As I melt into my seat I feel sort of odd. The outside clothes are starting to thaw, and I am gaining some flexibility (the middle layers are still stiff and cold but the inner layers are already drenched in my sweat as my body tries to cool itself down by making my entire wardrobe (which I have on) a walking body-diaper.

As I take my seat I find myself sitting in what can only be described as "discomfort" if one is charitable to the point of being grossly misleading and is perhaps less charitably described (though far more precisely) as becoming at peace with the rapid erosion of my sanity and looking forward to the extreme dementia of heat stroke that I know will eventually begins to work its mind-numbing magic. Sure, there is screaming for the first little while, and maybe it is coming from me - but it is hardly noticed in the chaotic cacaphony of the bedlam bus - once the numbness kicks in, I know I will be just fine.

Don't get me wrong, I love the bus, the odors, the shrieking - did I mention the odors? This is the very spice of life (not unlike pepper spray in your eyes) - and I even like the sadist bus driver whose desire to live in a perpetual sauna is being lived out creatively at my expense. I am not complaining. I am just saying that there is a moment on rides such as that, when time seems to slow down, and everything gets quiet, and the bus driver glances at your suffering in his over-sized rear view mirror - when you see him smile, and you know you are looking into the face of pure evil.
posted by Daniel @ 2:45 PM  
8 Comments:
  • At 5:47 PM, January 19, 2007, Anonymous Anonymous said…

    You slay me! I didn't know there were any funny Canadians left since John Candy died.

     
  • At 9:02 PM, January 19, 2007, Blogger Daniel said…

    John Candy died???? AAAAHHHHH!!!!

    This isn't the way I wanted to find out...

     
  • At 10:35 PM, January 19, 2007, Anonymous Anonymous said…

    100%

    Absolute

    Classic

     
  • At 10:36 PM, January 19, 2007, Anonymous Anonymous said…

    I'm wearing shorts right now...

     
  • At 5:05 AM, January 20, 2007, Anonymous Anonymous said…

    Very well written and hilarious. I can understand your misery in the bitter cold. We had a cold front come through yesterday. It's only gonna be low 70's(f) today. I might hafta roll the sleeves down on my T-shirt.

    Hatfield,
    I knew you were a sadist.

     
  • At 6:47 AM, January 22, 2007, Blogger bluecollar said…

    You'd love Rochester and the "lake effect" snow - those times when cold air from the north flies over a warm Lake Ontario, collecting all that moisture, and then dumps it on Western New York.
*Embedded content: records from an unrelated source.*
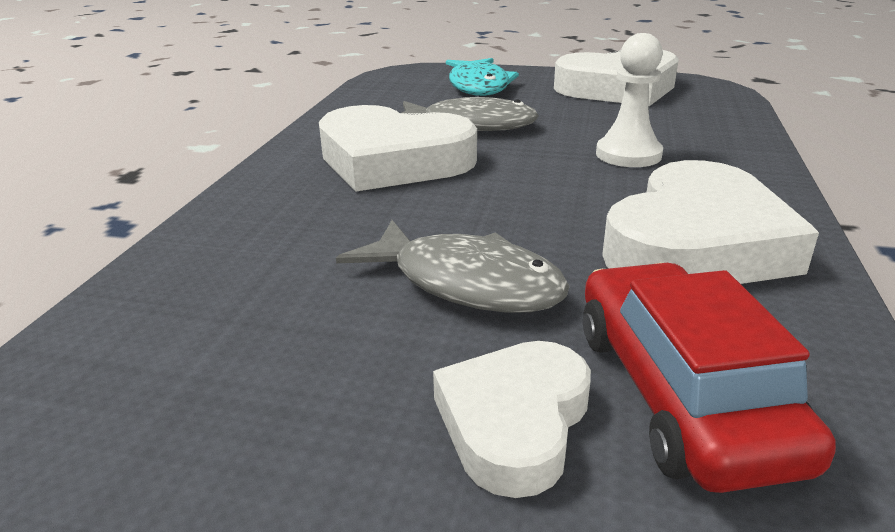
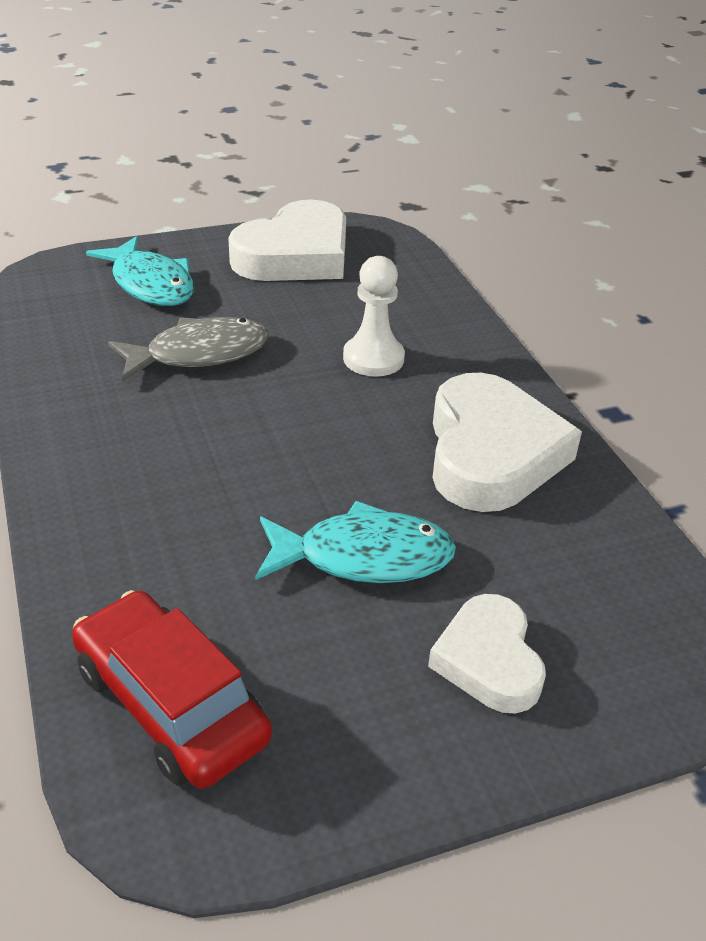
camera: 35 degrees left, 10 degrees up
white heart [319,105,477,192] -> none
grey fish [336,220,570,313] -> turquoise fish [255,501,456,583]
red car [583,263,836,493] -> red car moved to [72,590,272,789]

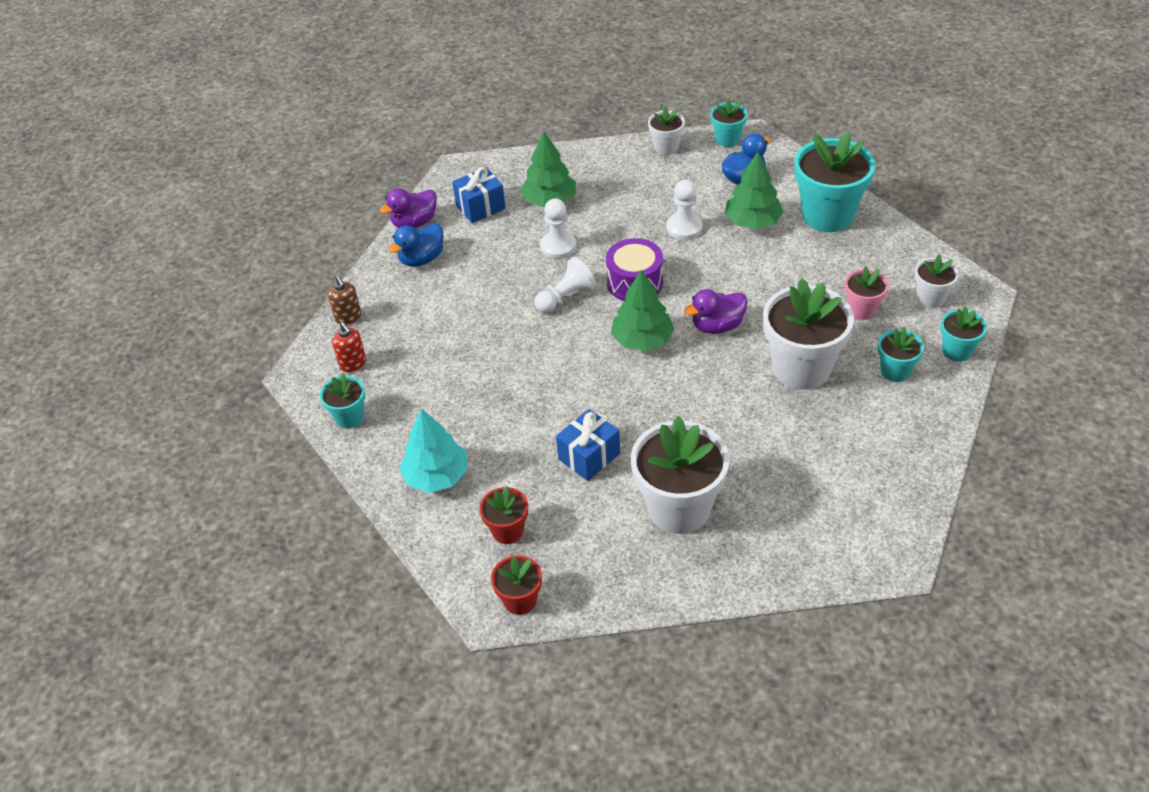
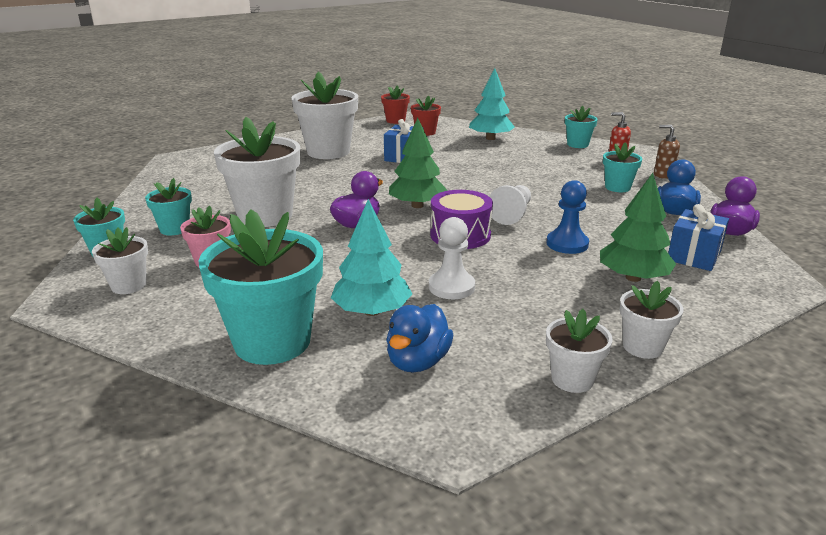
camera: 150 degrees right, 20 degrees down
white pawn [540,198,576,259] -> blue pawn [547,180,589,254]
turquoise flower pot [711,98,747,147] -> turquoise flower pot moved to [603,142,642,192]
green tree [725,152,784,229] -> turquoise tree [331,199,412,316]
none -> white flower pot [620,281,683,359]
    Too bad my snow blower no longer works.

     
  • At 10:39 AM, January 22, 2007, Anonymous Anonymous said…

    About ten years or so ago I took some photos of snow. I haven't seen any since. Please don't tell Al Gore as he may want to interview me.
    W.H.

     
  • At 9:49 AM, January 23, 2007, Blogger candyinsierras said…

    very funny! And about the glasses...so true.